Los sentimientos se complican porque el abordaje de los mismos esta transversalizado por todo tipo de sesgos que el pasado propone para negar que haya pasado en realidad y así, abrir la puerta a lo nuevo por denominar de ese modo a lo que pudiera venir. ¿Futuro? La vejez no es tiempo de esperar porque escasea el tiempo ni de instantaneidad porque no la metabolizamos bien aunque, a veces, nuestra mente resume todo como en un sencillo ejercicio de prospectiva.
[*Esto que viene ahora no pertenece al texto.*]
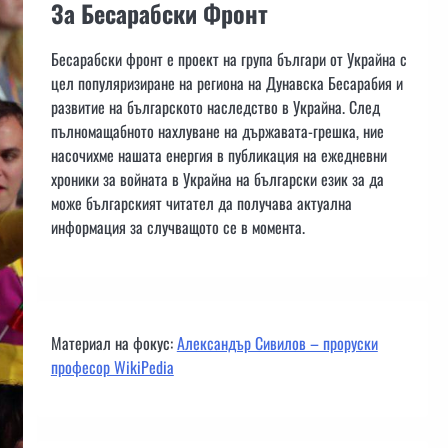
За Бесарабски Фронт
Бесарабски фронт е проект на група българи от Украйна с
цел популяризиране на региона на Дунавска Бесарабия и
развитие на българското наследство в Украйна. След
пълномащабното нахлуване на държавата-грешка, ние
насочихме нашата енергия в публикация на ежедневни
хроники за войната в Украйна на български език за да
може българският читател да получава актуална
информация за случващото се в момента.
Материал на фокус:
Александър Сивилов – проруски
професор WikiPedia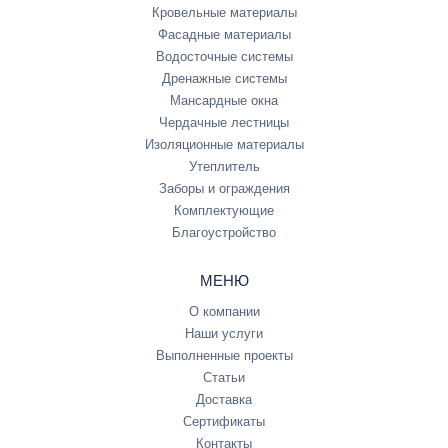
Кровельные материалы
Фасадные материалы
Водосточные системы
Дренажные системы
Мансардные окна
Чердачные лестницы
Изоляционные материалы
Утеплитель
Заборы и ограждения
Комплектующие
Благоустройство
МЕНЮ
О компании
Наши услуги
Выполненные проекты
Статьи
Доставка
Сертификаты
Контакты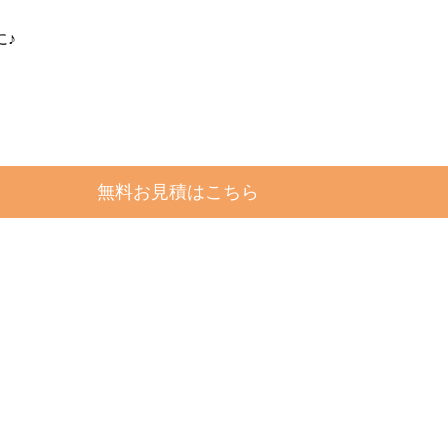
に♪
無料お見積はこちら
Amar apasionadamente va trastocándose en tierna fraternidad y acaso, el arribo de la tentación pone a prueba otros valores y otras emociones. La memoria sacia de recuerdos cuando no se muestra infiel en la palabra, los nombres, las situaciones que se deforman o se escabullen o se niegan a regresar. Los amigos y las mejores evocaciones se distinguen de las vaguedades que la imprecisión histórica forzó.
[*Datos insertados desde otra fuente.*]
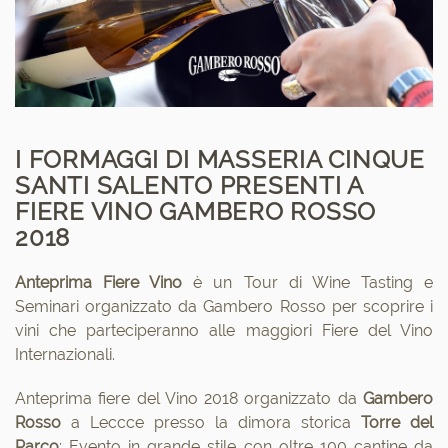
I FORMAGGI DI MASSERIA CINQUE
SANTI SALENTO PRESENTI A
FIERE VINO GAMBERO ROSSO
2018
Anteprima Fiere Vino
è un Tour di Wine Tasting e
Seminari organizzato da Gambero Rosso per scoprire i
vini che parteciperanno alle maggiori Fiere del Vino
Internazionali.
Anteprima fiere del Vino 2018 organizzato da
Gambero
Rosso
a Leccce presso la dimora storica
Torre del
Parco
: Evento in grande stile con oltre 100 cantine da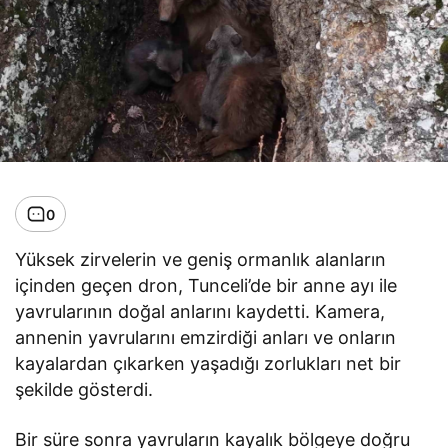
0
Yüksek zirvelerin ve geniş ormanlık alanların
içinden geçen dron, Tunceli’de bir anne ayı ile
yavrularının doğal anlarını kaydetti. Kamera,
annenin yavrularını emzirdiği anları ve onların
kayalardan çıkarken yaşadığı zorlukları net bir
şekilde gösterdi.
Bir süre sonra yavruların kayalık bölgeye doğru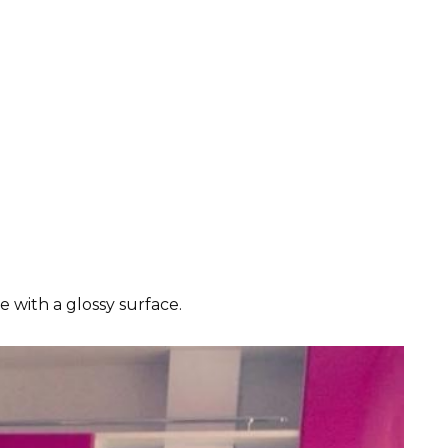
e with a glossy surface.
Algunos pueden y son consecuentes con amores y rencores. Otros van otorgándole indulgencias a todos porque simplemente ya no hay fuerza para el odio ni peso en las reminiscencias. Luego viene el jocoso intercambio de ironías y sarcasmos entre amigos y conocidos señalando y exagerando las disfunciones atinentes a los dientes, a los olvidos frecuentes, burlas que van y vienen para aligerar una carga común.
Y pensamos que algunos muy pocos dejan dinero y propiedades y otros apenas, una casa o muebles y valores que van a permitir los forcejeos propios de las herencias que a menudo simplemente es como repartir veneno entre los allegados. El distinguido Conde del Guácharo decía socarrón que alguno “lo único que dejó fue de existir.”
El otro legado apunta ya a un deseo de trascender que agota realmente el campo de la esperanza. Se advierte en los hijos y nietos un parecido que a veces se percibe y quisiéramos que, en el benevolente juicio que nos hacemos a nosotros mismos, destile ante todos una visible y apreciable influencia a conservar, destacar, preservar.
Entre chanzas de los hijos vamos por ese desfiladero cada vez mas empinado. Si se nos escapa algo, medio en serio y medio en broma, nos sugieren dejar por fin entrar al alemán Alzheimer, aunque sabemos que eso los afectaría también a ellos gravemente.
La idea de vernos deambular idos y sin control de nosotros mismos, vacíos, ligeros, leves, superficiales se asocia a mi juicio, con la indiferencia que resulta de no asumir la realidad más por desesperanza que por senilidad. Si nos desubicamos adrede, si nos sustraemos, nos apartamos, nos adelantamos a la vejez misma, haciéndonos sin embargo viejos porque decidimos serlo y así, hay quien se dedica a morir aunque su salud no lo conduzca por falencias de su sistema a ese final.
Por eso hay que encontrarle a la vida, siempre una razón para vivir, darnos una motivación, un propósito que nos inspire y nos sostenga aún en la contingencia que nos vapulea. Vivir debe alimentarse de impulsos, de la erupción del espíritu, del ideal, de la generosidad como oportunidad de complacerse a uno mismo.
En Navidad suele irrumpir la esperanza. Somos pero dejamos de ser viejos un instante, abrazamos, palmeamos el hombro de propios y extraños y vemos en la alegría o en la tristeza algo de nuestras alegrías y tristezas pasadas.
Viene a mi consciencia como un latido una «Canción de las simples cosas», de unos geniales argentinos pero que me ofrezco en la interpretación de una chilena maravillosa, Gina María Hidalgo, entre rones y amigos a mayor abundamiento, que cual poema reza en una frase como sigue: «Siempre volvemos a los viejos tiempos, en que amamos la vida. Por eso, muchacho, no partas ahora soñando el regreso, que el amor es simple y a las cosas simples las devora el tiempo».
No nos pongamos viejos esperando para cambiar este mundo. Salgamos a hacerlo. No nos resignemos a la desesperanza. Patria querida, pueblo mío amado y casi ausente, hijos que no están y los que permanecen acá, compañeros de ruta y los que se atreven a recibir el testigo y a sufrir pero vivir haciéndolo, les deseo a todos feliz navidad. ¡Venezuela fue, es y será tierra de esperanza porque Dios la hizo, a pesar de todos los demonios, inmortal!